通年販売した最初の年となる2019年に4962台がデリバリーされ、つい先ごろデビューから2年で1万台に到達している。ちなみに2019年のランボルギーニ全体の生産台数は8205台なので、約60%をウルスが占めている。
またランボルギーニの生産台数はここ10年ほど増加し続けており、2017年から2019では2倍以上に膨れ上がっている。
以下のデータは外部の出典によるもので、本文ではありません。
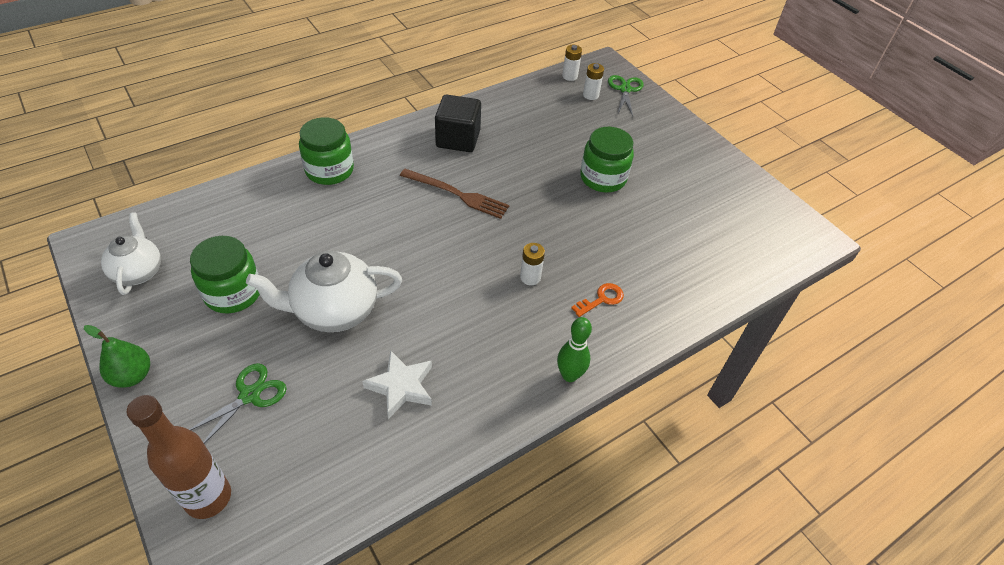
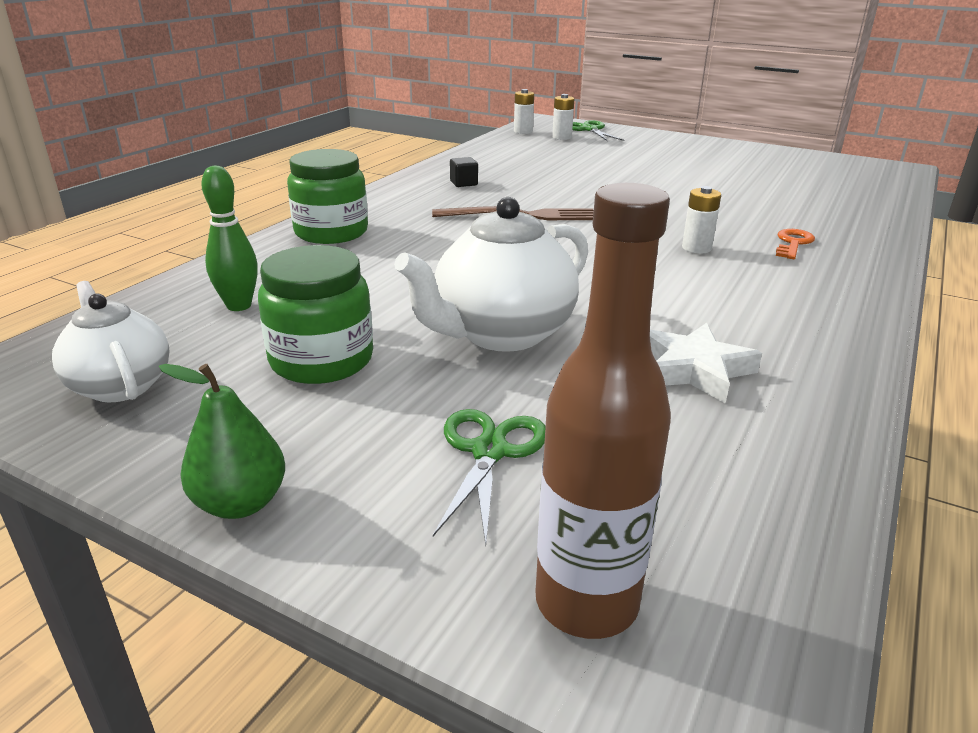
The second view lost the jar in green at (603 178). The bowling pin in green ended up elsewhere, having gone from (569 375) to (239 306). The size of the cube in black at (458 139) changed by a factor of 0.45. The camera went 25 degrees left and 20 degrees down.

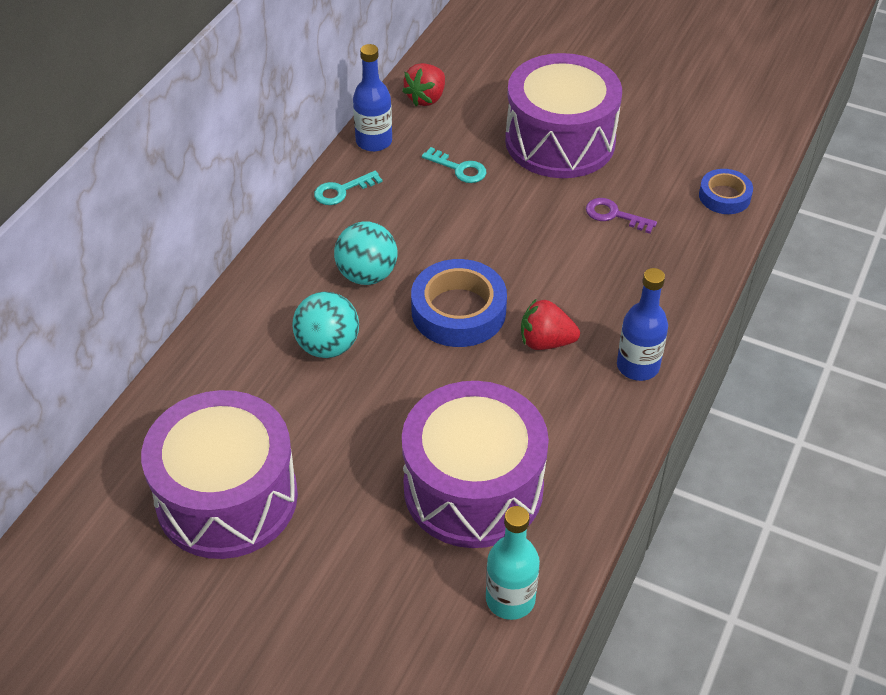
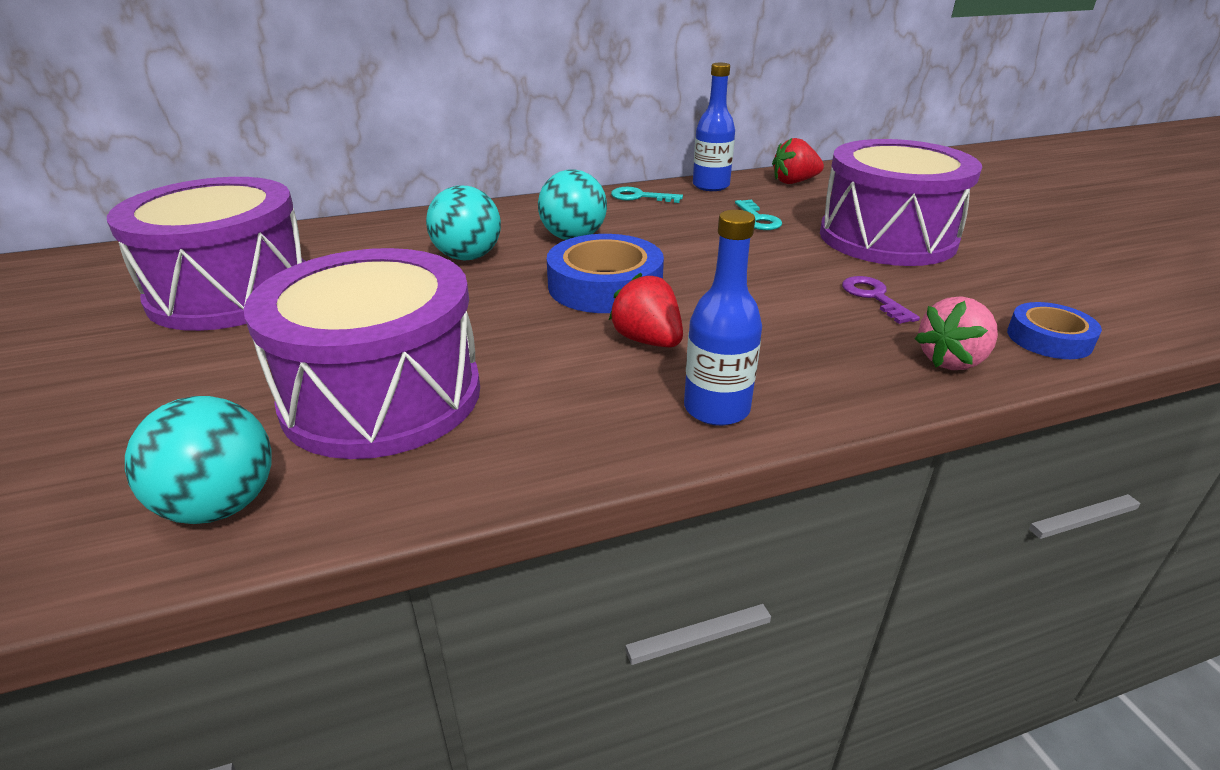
The second view gained the strawberry in pink at (952 361). Where the bottle in turquoise stood at (510 599), the ball in turquoise came to stand at (221 505). The camera went 45 degrees right and 15 degrees down.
ウルスの存在がブランドの規模や可能性を大きく変えたのである。
ウルスが変えた“あらゆるもの”とは?
物理的な意味でも精神的な意味でも、ウルスの登場によりランボルギーニは変化を遂げている。
ウルスの生産をはじめるにあたり、サンタガータにあるアウトモビリ・ランボルギーニは8万平米だったファクトリーの面積を倍の16万平米に増やしている。
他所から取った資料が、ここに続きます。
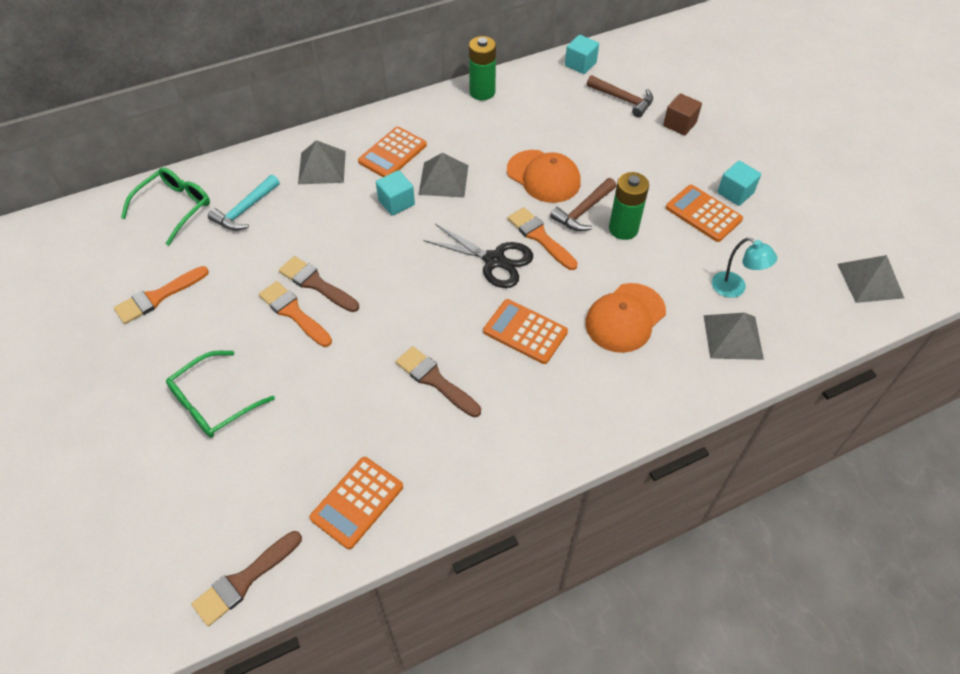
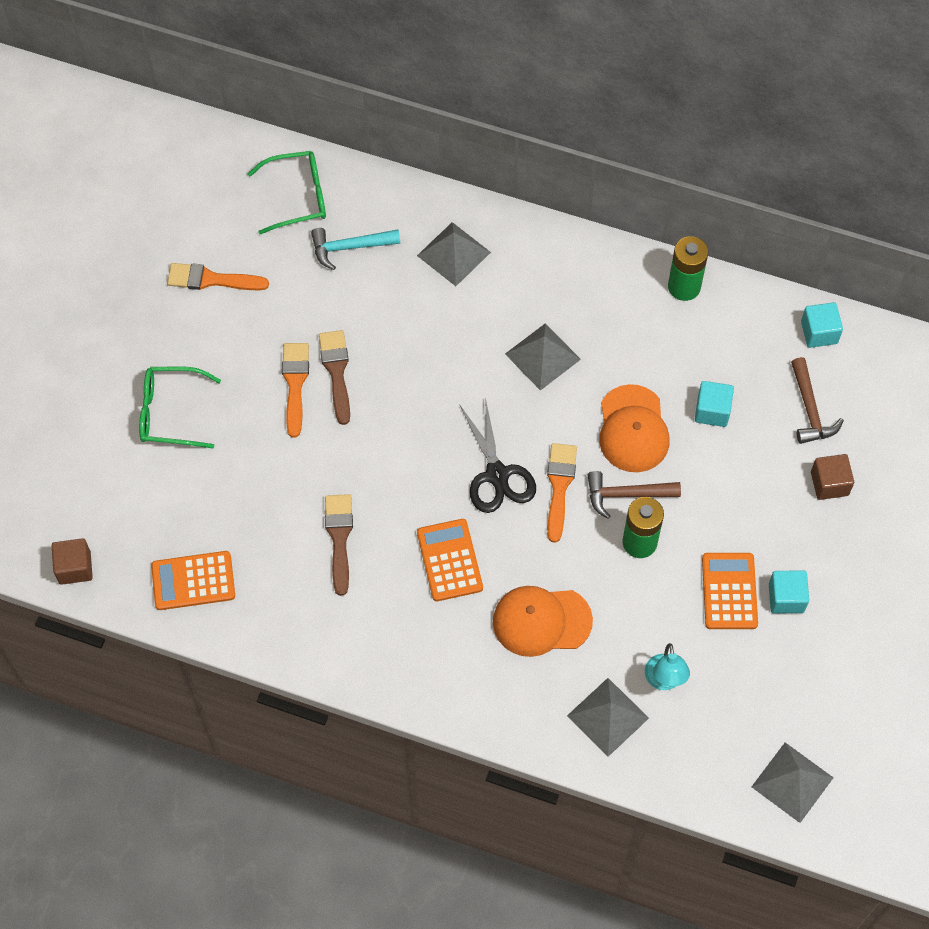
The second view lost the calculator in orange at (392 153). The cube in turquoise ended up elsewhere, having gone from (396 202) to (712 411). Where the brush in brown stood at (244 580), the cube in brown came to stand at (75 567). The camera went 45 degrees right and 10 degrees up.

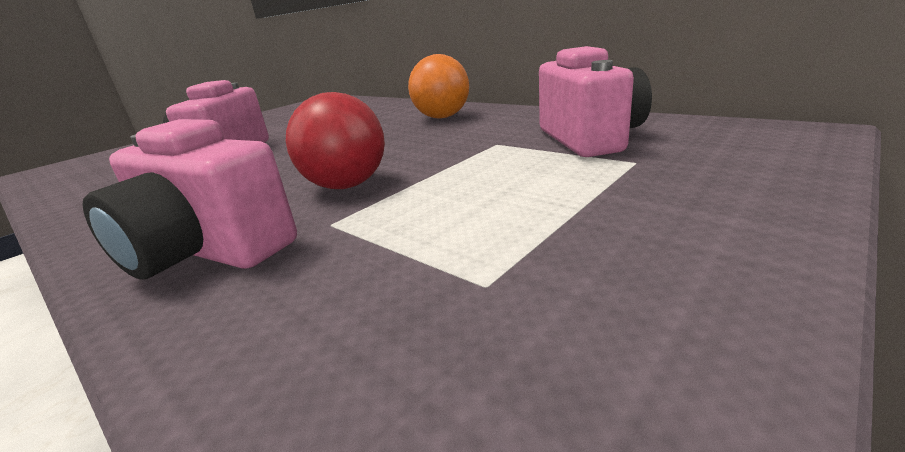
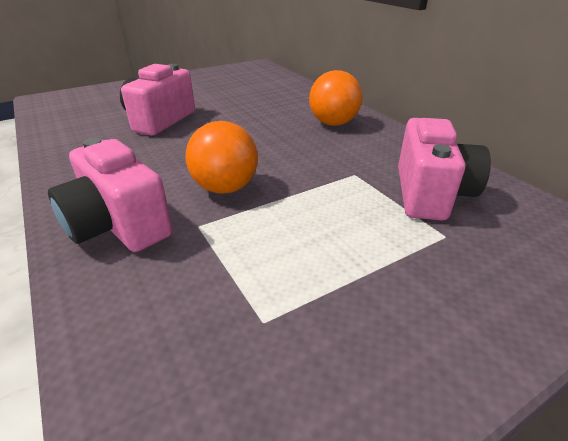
What was the ball in red at (347 185) turned into the ball in orange at (225 188). The camera went 15 degrees right and 10 degrees up.

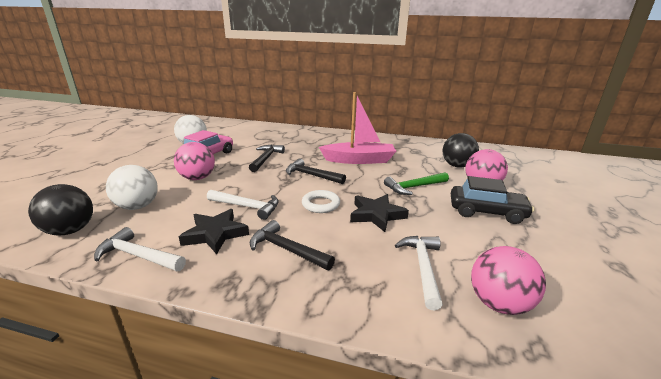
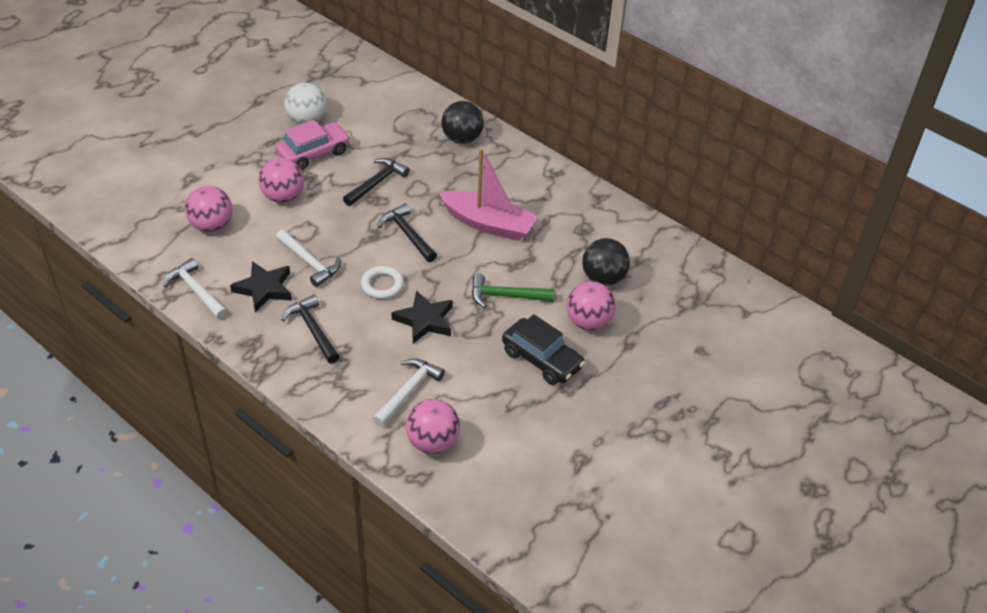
The ball in black ended up elsewhere, having gone from (70 230) to (462 139). What was the ball in white at (137 206) turned into the ball in pink at (212 225). The camera went 25 degrees right and 20 degrees up.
また非日常性を売りにする2ドアのスーパーカー専業だった同社が、毎日乗れる4~5人乗りのクルマを作り出したことによる変化もある。
ウルスのオーナーの80%が初めてランボルギーニを購入する人物であり、さらに驚くべきはそのうちの10%が女性という点だろう。
長らくランボルギーニは熱心なクルマ好きオトコの究極の夢だった。だがウルスはスーパーカー世界の扉を大きく開け放ち、ランボルギーニを駆る愉悦を広めたのである。
販売される地域性にも変化が起こっている。
以前からランボルギーニのスーパーカーは4駆が多かったが、だからと言って雪の日に乗って出かけたくなるようなクルマではなかった。だがウルスは4駆であることは当然として、SUVらしいロードクリアランスもちゃんと確保されている。
このため我が国を例にとれば、東北地方の玄関口となる宮城県仙台市にも、ウルスのデビューに合わせて正規ディーラー、ランボルギーニ仙台がオープンしている。
ちなみにDBXを引っ提げたアストン マーティンも仙台にディーラーをオープン予定と伝えられている。
SUVをラインナップすることで販売地域が拡大され、ブランドの可能性も広がる。SUVはハイエンドブランドの足元固めに不可欠なカードでもあるのだ。